All through the pandemic, parents and their children wanted nothing more than to return to normal life: regular in-person classes vs. Zoom learning, daily interactions with their friends.
Finally this year most schools returned to the classroom, but in many cases, things still feel far from the way they were in 2019.
- There are frequently missing students and teachers as individuals test positive for COVID-19.
- There are mask issues and political clashes and safety concerns.
- There are staff shortages and strained relationships and home-schooling habits to unlearn and in-classroom behavior to relearn.
- There’s the worry that they may have rusty social skills or might have fallen behind academically.
This is all on top of the usual stresses of test-taking, extracurricular activities, and social pressures.
So what can parents do to help their children cope with the “almost normal” of life in 2022?
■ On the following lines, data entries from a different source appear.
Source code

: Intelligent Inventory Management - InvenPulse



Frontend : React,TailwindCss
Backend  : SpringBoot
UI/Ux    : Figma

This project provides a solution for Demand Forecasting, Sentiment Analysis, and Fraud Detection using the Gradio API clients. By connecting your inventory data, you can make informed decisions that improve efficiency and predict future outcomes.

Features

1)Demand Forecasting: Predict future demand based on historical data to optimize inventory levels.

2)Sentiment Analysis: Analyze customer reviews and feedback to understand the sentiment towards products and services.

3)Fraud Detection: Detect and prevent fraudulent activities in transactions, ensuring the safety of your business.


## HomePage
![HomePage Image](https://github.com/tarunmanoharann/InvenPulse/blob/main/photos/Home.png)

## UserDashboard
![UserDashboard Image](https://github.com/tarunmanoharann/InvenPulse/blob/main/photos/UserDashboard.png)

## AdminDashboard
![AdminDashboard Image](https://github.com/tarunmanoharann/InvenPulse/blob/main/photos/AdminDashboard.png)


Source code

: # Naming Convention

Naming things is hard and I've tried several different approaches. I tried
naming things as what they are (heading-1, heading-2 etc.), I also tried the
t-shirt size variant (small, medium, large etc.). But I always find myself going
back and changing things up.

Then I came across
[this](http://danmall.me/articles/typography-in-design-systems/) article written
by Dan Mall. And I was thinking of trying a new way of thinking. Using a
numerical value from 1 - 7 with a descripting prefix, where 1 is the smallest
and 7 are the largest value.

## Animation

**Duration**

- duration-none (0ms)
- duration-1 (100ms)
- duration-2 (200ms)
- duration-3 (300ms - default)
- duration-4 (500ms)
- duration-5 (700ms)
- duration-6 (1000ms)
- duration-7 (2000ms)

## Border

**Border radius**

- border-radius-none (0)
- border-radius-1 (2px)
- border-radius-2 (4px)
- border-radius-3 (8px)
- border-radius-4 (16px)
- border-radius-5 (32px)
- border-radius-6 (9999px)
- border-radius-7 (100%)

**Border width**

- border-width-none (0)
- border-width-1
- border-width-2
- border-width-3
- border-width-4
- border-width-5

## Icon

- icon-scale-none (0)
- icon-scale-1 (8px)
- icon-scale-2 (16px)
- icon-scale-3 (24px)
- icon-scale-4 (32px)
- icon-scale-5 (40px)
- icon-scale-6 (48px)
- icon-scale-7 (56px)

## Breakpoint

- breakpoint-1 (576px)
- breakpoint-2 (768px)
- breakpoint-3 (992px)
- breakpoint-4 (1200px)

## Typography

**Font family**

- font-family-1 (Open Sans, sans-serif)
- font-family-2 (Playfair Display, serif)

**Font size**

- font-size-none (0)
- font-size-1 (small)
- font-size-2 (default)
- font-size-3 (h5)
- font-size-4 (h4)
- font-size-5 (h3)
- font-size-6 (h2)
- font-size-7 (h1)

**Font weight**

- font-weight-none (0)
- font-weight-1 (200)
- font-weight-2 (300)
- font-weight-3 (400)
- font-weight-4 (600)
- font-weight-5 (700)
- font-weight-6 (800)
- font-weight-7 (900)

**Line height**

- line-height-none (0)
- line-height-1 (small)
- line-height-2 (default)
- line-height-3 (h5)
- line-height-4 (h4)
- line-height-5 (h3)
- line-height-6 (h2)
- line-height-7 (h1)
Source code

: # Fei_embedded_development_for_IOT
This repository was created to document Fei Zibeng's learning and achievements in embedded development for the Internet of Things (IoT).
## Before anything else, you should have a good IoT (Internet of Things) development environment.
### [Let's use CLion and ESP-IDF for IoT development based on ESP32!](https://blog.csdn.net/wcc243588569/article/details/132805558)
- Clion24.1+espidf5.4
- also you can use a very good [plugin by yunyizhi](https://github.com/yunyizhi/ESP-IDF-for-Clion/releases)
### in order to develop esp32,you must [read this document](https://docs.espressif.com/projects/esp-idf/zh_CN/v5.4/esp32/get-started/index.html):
Don’t pry, but do try to be sensitive to changes in their mood. Try gentle prompts to encourage communication: “That must have been upsetting,” or, “I can see why that seems unfair,” or, “It seems like something’s bothering you. Would you like to talk about it?”
Guide, don’t overpower
As an adult, you can more readily see solutions to problems. So help your child brainstorm possible responses to things that are bothering them. But don’t take over the problem. It’s important for their eventual autonomy that they try to work things out themselves. If they seem stuck, you can make gentle suggestions: “Have you thought about ___?” or, “Would it help if you tried ____?”
Be a refuge
Johns Hopkins All Children’s Hospital says sometimes kids don’t always feel like talking about what’s bothering them, and that’s okay.
“Even when kids don’t want to talk, they usually don’t want parents to leave them alone. You can help your child feel better just by being there—keeping him or her company, spending time together . . . take a walk, watch a movie, shoot some hoops, bake some cookies.”
As always, family time can help kids decompress, but let kids have a say in planned activities.
“Family time is important but also build in plenty of free and creative time at home, because they have very structured days at school,” Alicia Tetteh, mental health therapist and founder of Building Endurance in Charlotte, N.C., told The Washington Post recently.